Samsun'da yaşanan heyelan felaketi, hepimizi derinden etkiledi. Yaşanan can kayıpları, toplum olarak büyük bir acıyı paylaşmamıza neden oldu.
Ancak, ne yazık ki bu ortak acıyı birleştirici bir unsura dönüştürmek yerine, siyasi çıkar peşinde koşan bir anlayış yeniden sahneye çıktı. Muhalefet, bu kez de toprak kayması nedeniyle ilgisiz kişi ve kurumları suçlayarak yeni bir fayda sağlama çabasına girişti.
Unutulmamalıdır ki, aynı muhalefet yaklaşık bir buçuk yıl önce bölgede heyelan riskini analiz ettirerek Bayrak Tepe bölgesini kapatma kararı alan dönemin Büyükşehir Belediye Başkanı Sayın Mustafa Demir’i hedef almıştı. Başkan Demir’in bölgeyi kapatarak gerekli önlemleri alma çabası, "rant sağlama" bahanesiyle suçlanmış, alınan tedbirler engellenmeye ve çalışmalar yavaşlatılmaya çalışılmıştı. O dönem yapılan bu iftiraların etkisi, bölge halkını yanıltmış ve gerekli adımların atılmasını zorlaştırmıştı.
Bugün yaşanan felaket, o dönemde alınmaya çalışılan önlemlerin ne kadar hayati olduğunu bir kez daha göstermiştir. Ancak siyasi çıkar peşindeki bu anlayış, geçmişte olduğu gibi bugün de sorumluluk almak yerine, suçlama ve karalama yolunu tercih etmektedir.
Heyelan gibi doğal afetler, sadece teknik tedbirlerle değil, aynı zamanda toplumsal iş birliği ve ortak akılla önlenebilir ya da etkileri en aza indirilebilir. Ancak, alınan tedbirlerin siyaset malzemesi haline getirilmesi, felaketlere davetiye çıkaran bir anlayışı da beraberinde getirmektedir. Bu anlayış, yalnızca teknik çalışmaları baltalamakla kalmıyor; aynı zamanda kamuoyunun doğru bilgilendirilmesini de engelliyor.
Felaketler, toplumun birlikte hareket etmesi gereken anlardır.
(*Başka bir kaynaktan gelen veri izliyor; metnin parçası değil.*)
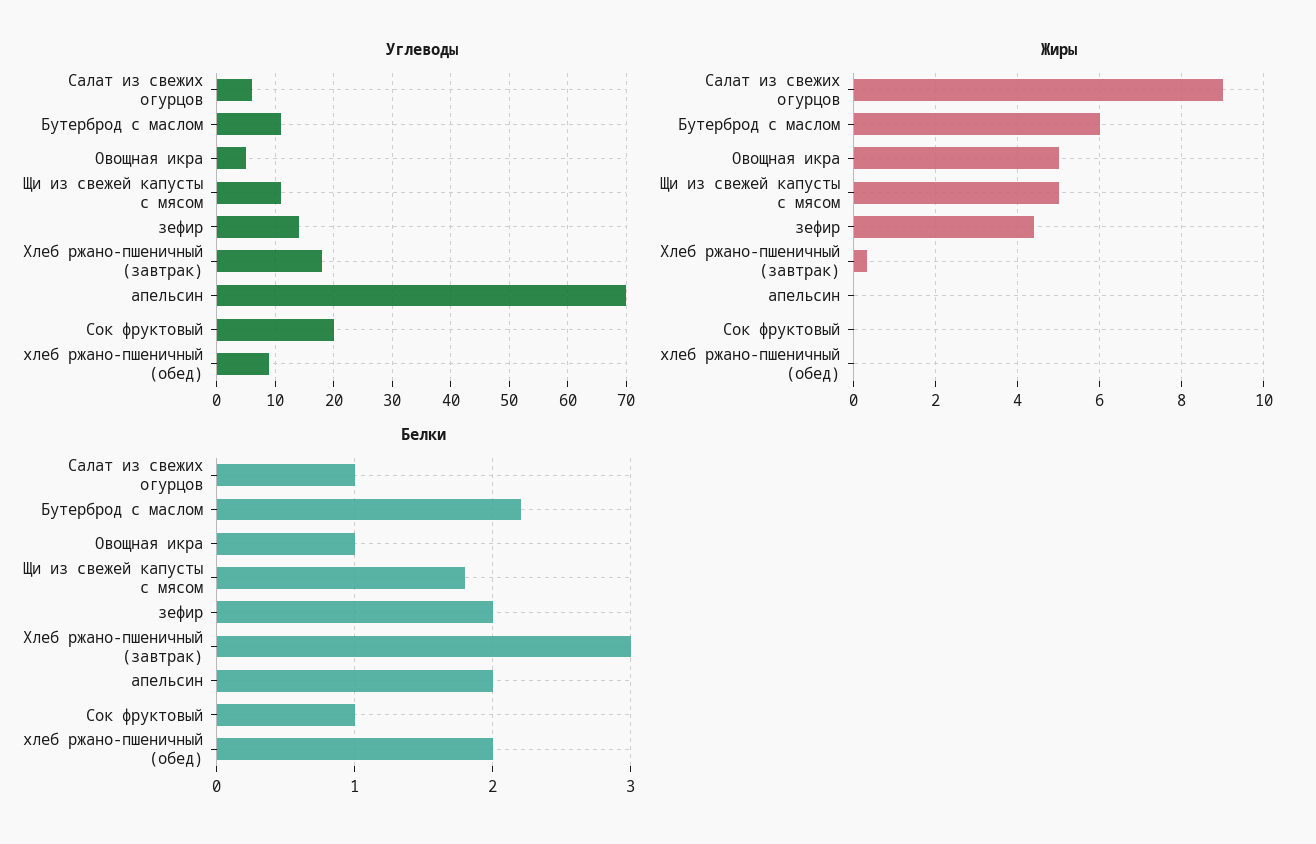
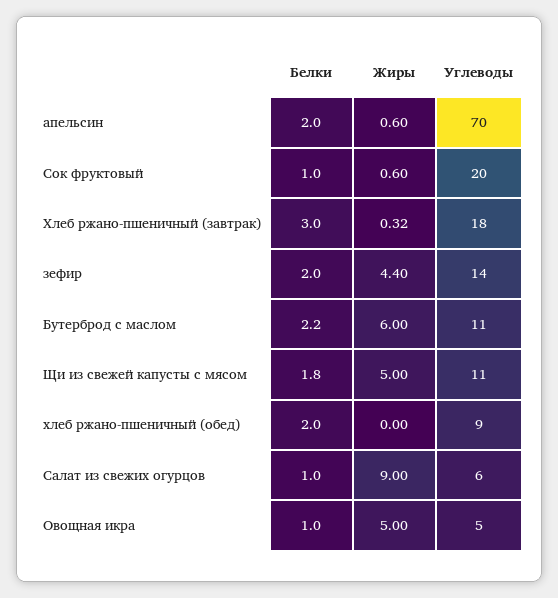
  {
    "Углеводы": {
      "Салат из свежих огурцов": 6,
      "Бутерброд с маслом": 11,
      "Овощная икра": 5,
      "Щи из свежей капусты с мясом": 11,
      "зефир": 14,
      "Хлеб ржано-пшеничный (завтрак)": 18,
      "апельсин": 70,
      "Сок фруктовый": 20,
      "хлеб ржано-пшеничный (обед)": 9
    },
    "Жиры": {
      "Салат из свежих огурцов": 9,
      "Бутерброд с маслом": 6,
      "Овощная икра": 5,
      "Щи из свежей капусты с мясом": 5,
      "зефир": 4.4,
      "Хлеб ржано-пшеничный (завтрак)": 0.32,
-     "апельсин": 0,
+     "апельсин": 0.6,
-     "Сок фруктовый": 0,
+     "Сок фруктовый": 0.6,
      "хлеб ржано-пшеничный (обед)": 0
    },
    "Белки": {
      "Салат из свежих огурцов": 1,
      "Бутерброд с маслом": 2.2,
      "Овощная икра": 1,
      "Щи из свежей капусты с мясом": 1.8,
      "зефир": 2,
      "Хлеб ржано-пшеничный (завтрак)": 3,
      "апельсин": 2,
      "Сок фруктовый": 1,
      "хлеб ржано-пшеничный (обед)": 2
    }
  }

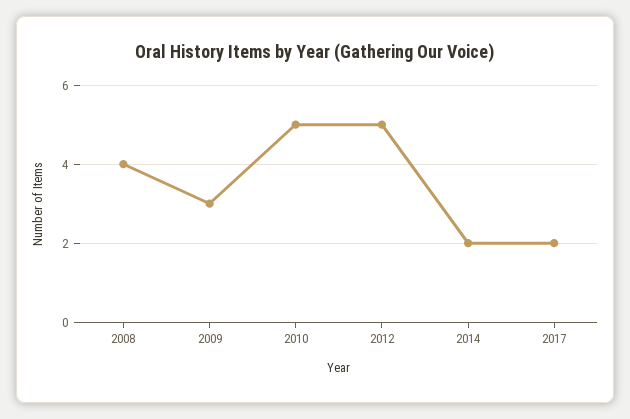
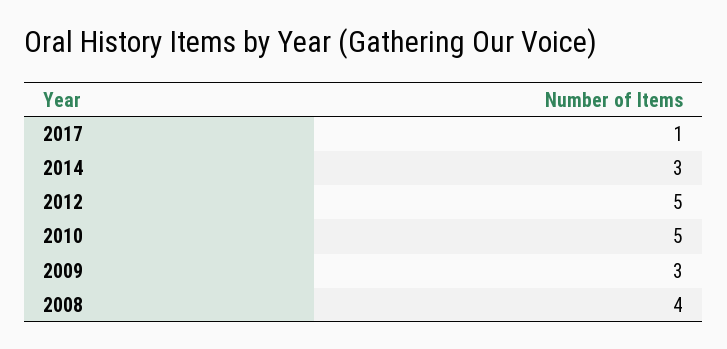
  {
    "2008": 4,
    "2009": 3,
    "2010": 5,
    "2012": 5,
-   "2014": 2,
+   "2014": 3,
-   "2017": 2
+   "2017": 1
  }

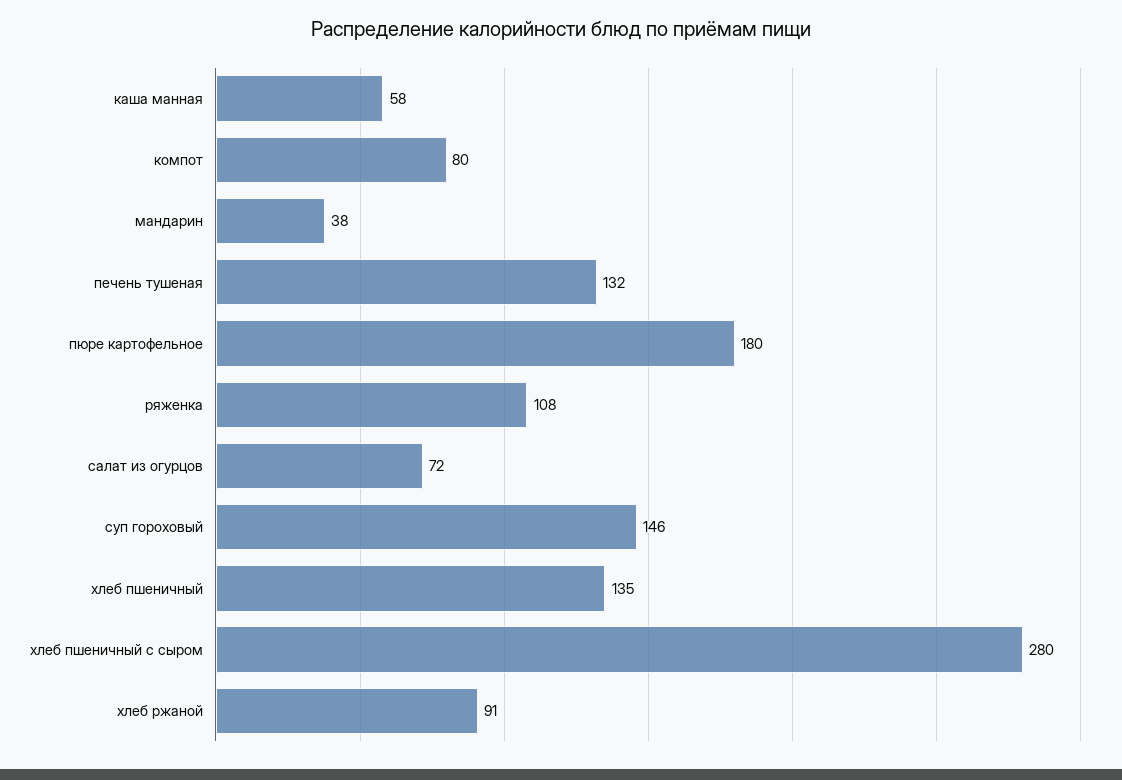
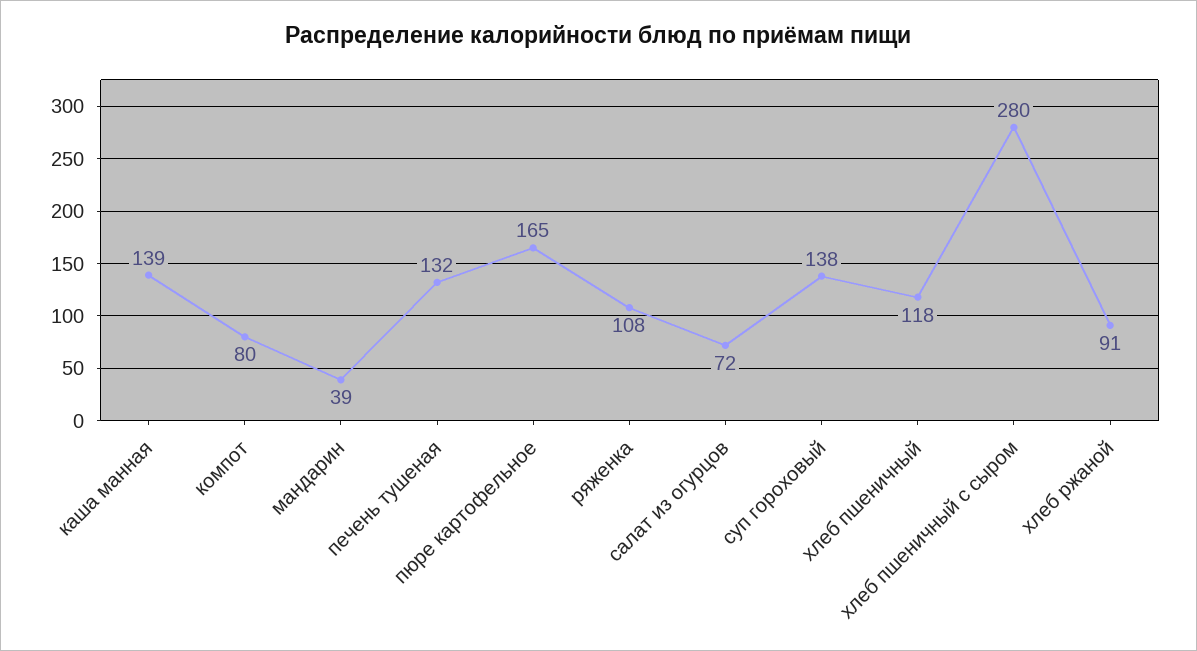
  {
-   "каша манная": 58,
+   "каша манная": 139,
    "компот": 80,
-   "мандарин": 38,
+   "мандарин": 39,
    "печень тушеная": 132,
-   "пюре картофельное": 180,
+   "пюре картофельное": 165,
    "ряженка": 108,
    "салат из огурцов": 72,
-   "суп гороховый": 146,
+   "суп гороховый": 138,
-   "хлеб пшеничный": 135,
+   "хлеб пшеничный": 118,
    "хлеб пшеничный с сыром": 280,
    "хлеб ржаной": 91
  }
Acıların paylaşılması, çözüm yollarının aranması ve geleceğe dair daha güvenli adımlar atılması, bu süreçlerin öncelikli hedefleri olmalıdır. Ancak bu hedeflerin yerine, suçlama ve siyasi kazanç çabalarının konulması, hem toplumsal güveni hem de ortak mücadele azmini zayıflatmaktadır.
Bugün, daha sağduyulu ve yapıcı bir yaklaşımı benimsemek zorundayız. Yaşanan kayıplardan ders alarak, gelecekte benzer felaketlerin yaşanmasını önleyecek adımları desteklemeliyiz. Hep birlikte, acıların rant kapısı haline getirilmesine karşı durmalı ve toplumsal dayanışmayı güçlendirmeliyiz.